LLVM (Low-Level Virtual Machine) is a compiler infrastructure that provides:

  • A well-defined intermediate representation (IR)
  • Powerful optimization passes
  • Code generation for multiple architectures

LLVM IR Features:

  • Static single assignment (SSA) form
  • Typed (everything has a type)
  • Infinite virtual registers
  • First-class functions (sort of)
  • Garbage collection support

Basic LLVM IR:

; Define a function
define i32 @add(i32 %a, i32 %b) {
entry:
    %result = add i32 %a, %b
    ret i32 %result
}

; Call a function
define i32 @main() {
entry:
    %x = call i32 @add(i32 3, i32 4)
    ret i32 %x
}

LLVM Types:

  • i1, i8, i32, i64: Integer types
  • float, double: Floating point
  • ptr: Pointer (opaque in modern LLVM)
  • { i32, ptr }: Struct types
  • [10 x i32]: Array types
  • i32 (i32, i32)*: Function pointer types

For our compiler:

  • Closures become structs: { ptr, ... } (code pointer + captured vars)
  • Function calls become indirect calls through closure’s code pointer
  • Heap allocation for closures (needs GC or manual management)

Memory Management

Functional languages allocate heavily (every closure, every data structure).
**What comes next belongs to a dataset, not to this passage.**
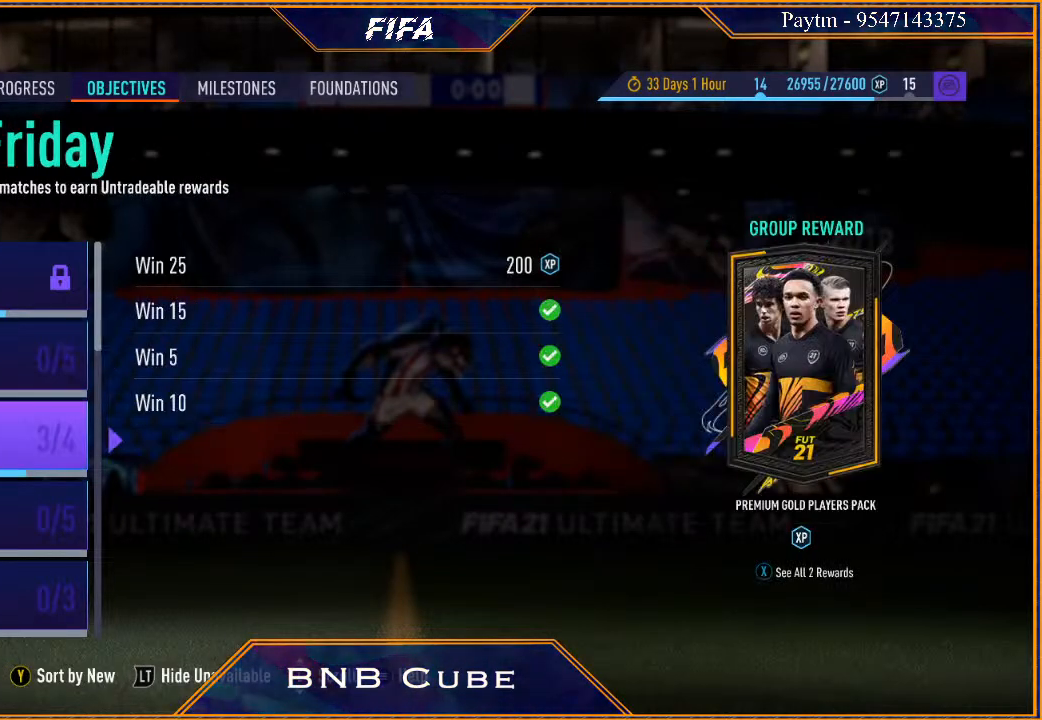
{"buttons": [], "left_stick": "center", "right_stick": "center", "events": []}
We need memory management.

Options:

  1. Manual allocation (simple, leaky): Allocate but never free
    • Fine for short-running programs
    • Memory grows without bound
  2. Reference counting: Track how many references to each object
    • Free when count reaches zero
    • Problem: cycles (A -> B -> A never freed)
    • Solution: weak references or cycle detection
  3. Tracing garbage collection: Periodically find all reachable objects
    • Mark-and-sweep: Mark all reachable, sweep unmarked
    • Copying: Copy all reachable to new space, abandon old
    • Generational: Young objects collected more often
  4. Using Boehm GC: Conservative GC library
    • Drop-in replacement for malloc
    • Automatically collects garbage
    • Easy to integrate

For this project, we recommend starting with Boehm GC:

#include <gc.h>
void* ptr = GC_malloc(size);  // No need to free!

Tail Call Optimization

A tail call is a function call whose result is immediately returned:

-- Tail call (can optimize)
f x = g (x + 1)

-- Not a tail call (uses result)
f x = 1 + g x

Why TCO matters: Without it, recursive functions consume stack proportional to recursion depth.

Implementation:

  1. In CPS: All calls are tail calls (no stack growth)
  2. In direct style: Check if call is in tail position, use jmp instead of call
  3. LLVM: Use musttail attribute:
    musttail call i32 @factorial(i32 %n_minus_1, i32 %new_acc)
    

Trampoline approach (for non-TCO targets):

typedef struct {
    int tag;  // 0 = value, 1 = thunk
    union {
        int value;
        struct { void* func; void* arg; } thunk;
    };
} Bounce;

int trampoline(Bounce b) {
    while (b.tag == 1) {
        b = ((Bounce(*)(void*))b.thunk.func)(b.thunk.arg);
    }
    return b.value;
}

Calling Conventions

How do we call functions? The calling convention defines:

  • How arguments are passed (registers vs stack)
  • Who saves registers (caller vs callee)
  • How return values are passed

For closures:

call(closure, arg1, arg2, ...)
  = call(closure.code, closure.env, arg1, arg2, ...)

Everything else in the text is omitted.